We have seen cases, where customers are running Terraform Cloud agents on compute instances (whether containerised or plain VM) behind NAT, in order to control the egress IP range and ensure no incoming connections are possible.
Google explains the NAT behaviour in detail on this page:
1) Google Cloud NAT reserves a set number of source tuples (src-ip, src-port) on each VM
2) A destination 3-tuple (dst-ip, dst-port, proto [tcp,udp]) can not have more active connections than source tuples
As that limit is approached, it is expected that a number of endpoint independent conflicts will occur.
Furthermore, GCP NAT has a concept of 'Delay for TCP source port reuse':
"After a Cloud NAT gateway closes a TCP connection, Google Cloud enforces a two-minute delay before the gateway can reuse the same NAT source IP address and source port tuple with the same destination (destination IP address, destination port, and protocol)."

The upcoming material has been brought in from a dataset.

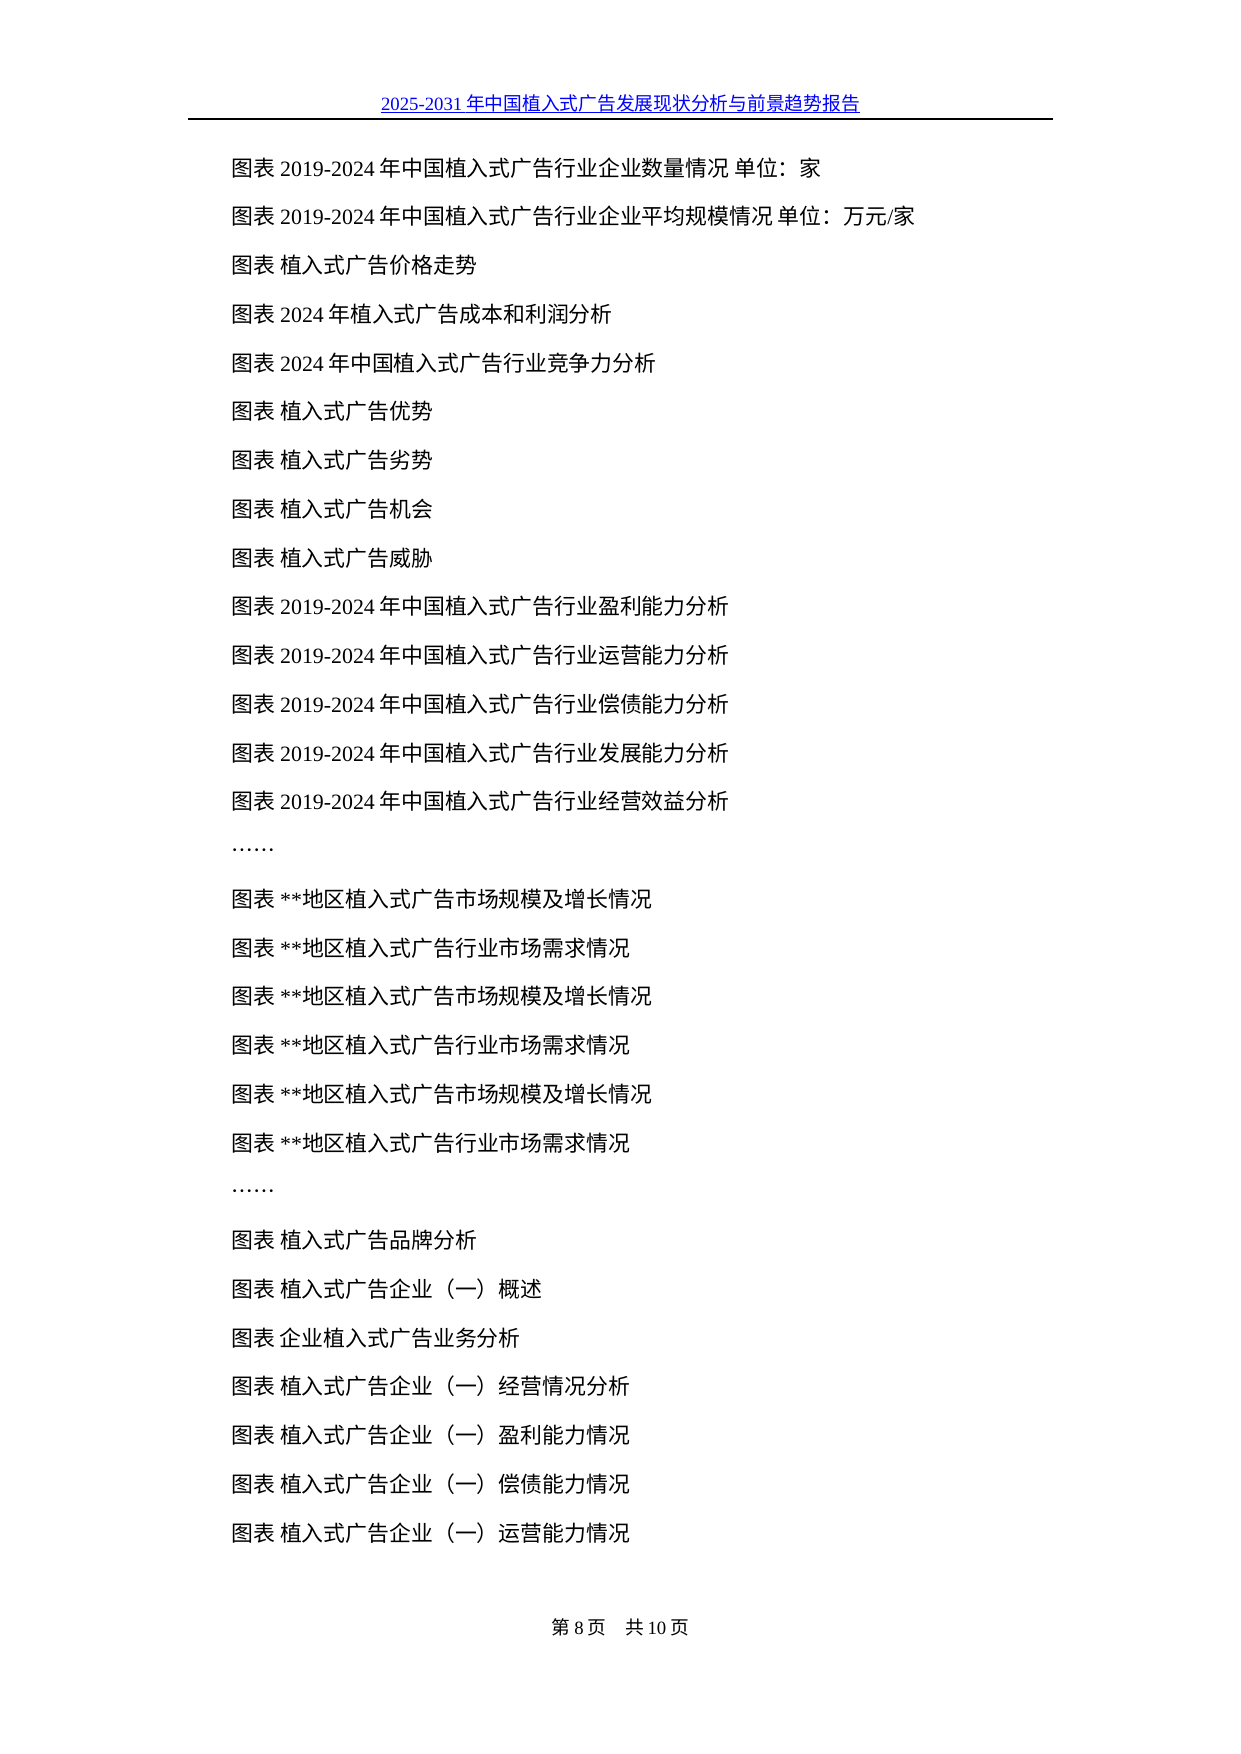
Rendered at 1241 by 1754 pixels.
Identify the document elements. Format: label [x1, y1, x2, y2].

text [187, 150, 1053, 1548]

You can enable logging on GCP NAT, which will capture NAT connections and errors as per this guide.
As the majority of the requests coming from a Terraform run are to a small set of cloud providers' API addresses, it is almost certain that, with scale, the available address tuples will be exhausted.
We agree with the following Google recommendation:
The problem could manifest with the following error messages:
The "remote" backend encountered an unexpected error while creating the
│ Terraform Enterprise client: Get "https://app.terraform.io/api/v2/ping":
│ dial tcp 18.104.22.168:443: i/o timeout.
Failed to create the Terraform Enterprise client
The default GCP NAT settings seems to set the available ports to 64 which means a VM can open 64 connections to the same destination IP and port (it can open another 64 TCP and 64 UDP connections to a different destination IP address and port)